SOURCE PASSAGE:

============

Odden, Allan, Phi Delta Kappan

Managing people wisely should be at the core of all school or district improvement work.

Education is a people-intensive proposition. By most estimates, 85% of school and district budgets are devoted to salaries and benefits, a figure that means that the manner in which leaders identify and develop their most important asset determines to a great degree the success of the enterprise. That figure also means that cutting school and district budgets significantly without reducing employees or their compensation is next to impossible.

In the awkward argot of policy and research, what was once known as "human resource management" has become "strategic management of human capital." That phrasing may sound a bit cumbersome, but it neatly captures the new thinking about the strategic role that managing educator talent plays in a district's success. When school and district leaders understand the potential for such strategic management, human resources will no longer be relegated to a back-bench position.

Strategically managing human capital in education is about restructuring the entire human resource system. That means that recruitment, selection, distribution, induction, professional development, performance management and evaluation, compensation, and career progression are all restructured to boost teacher and principal effectiveness in ways that dramatically improve instructional practice and student learning.

In order to accomplish current education goals to educate all children, and especially low-income and minority children, to world-class performance standards, schools need talented and well-prepared teachers and leaders. But the current system doesn't recruit, train, hire, induct, deploy, develop, retain, or strategically manage the top talent needed to accomplish these goals. These shortcomings are most acute in the largest urban districts and in many rural districts. The worst problems include:

* Lack of a comprehensive and strategic human resource management system;

* Historic inability to recruit the best and brightest into education;

* Difficulty staffing high-needs schools, too many of which have excess numbers of unqualified and ineffective teachers and principals;

* Chronic shortages of teachers in such subjects as math, science, and technology;

* High teacher turnover;

* Professional development systems that spend lots of money with little effect on teaching practice or student achievement; and

* Compensation systems that pay teachers for factors unrelated or weakly related to effective instruction or gains in student learning.

============

Dataset entries
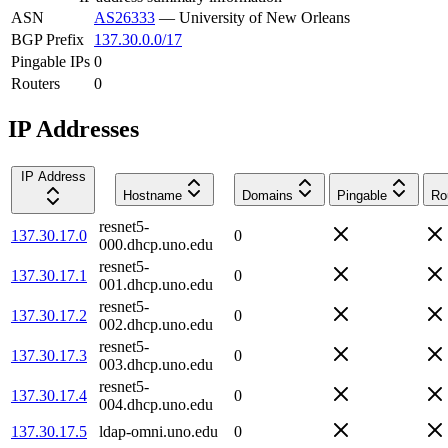
ASN
AS26333
—
University of New Orleans
BGP Prefix
137.30.0.0/17
Pingable IPs
0
Routers
0
IP Addresses
IP Address
Hostname
Domains
Pingable
Ro
resnet5-
137.30.17.0
0
000.dhcp.uno.edu
resnet5-
137.30.17.1
0
001.dhcp.uno.edu
resnet5-
137.30.17.2
0
002.dhcp.uno.edu
resnet5-
137.30.17.3
0
003.dhcp.uno.edu
resnet5-
137.30.17.4
0
004.dhcp.uno.edu
137.30.17.5
ldap-omni.uno.edu
0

============

STUDY QUESTIONS:
1. Transcribe the passage from the article on managing educator talent above, starting with "In the awkward" and going on through "and student learning.".
2. Write the next part of the article on managing educator talent, picking up after its final sentence.

REPLIES:
1.
In the awkward argot of policy and research, what was once known as "human resource management" has become "strategic management of human capital." That phrasing may sound a bit cumbersome, but it neatly captures the new thinking about the strategic role that managing educator talent plays in a district's success. When school and district leaders understand the potential for such strategic management, human resources will no longer be relegated to a back-bench position.

Strategically managing human capital in education is about restructuring the entire human resource system. That means that recruitment, selection, distribution, induction, professional development, performance management and evaluation, compensation, and career progression are all restructured to boost teacher and principal effectiveness in ways that dramatically improve instructional practice and student learning.

2.
No system with these severe and systemic dysfunctions can hope to dramatically improve its performance.

Schools need two key ingredients. The first is talented people. All school systems need smart and capable people at all levels. However, poor urban and rural districts have been on the short end of the educator talent stick for decades. They suffer the most talent shortages and are most in need of strategic talent management. Thus one of their prime emphases should be creating strategies to recruit, place, develop, and retain top talent.

The second ingredient is strategic management of that talent. Just finding talented people and turning them loose is not sufficient. As businesses and other organizations have learned over the past decades, the highest performing organizations not only recruit and retain smart and capable individuals, they also manage them in ways that support the organization's strategic direction. This requires aligning all aspects of the human resource management system (much more than just the personnel or human resource office) around multiple measures of teaching effectiveness. The goal is to redesign the entire human capital management system so that effective teacher talent is acquired, placed strategically and distributed equitably in schools and districts, developed to the district's vision of instructional effectiveness and student performance, and retained over time.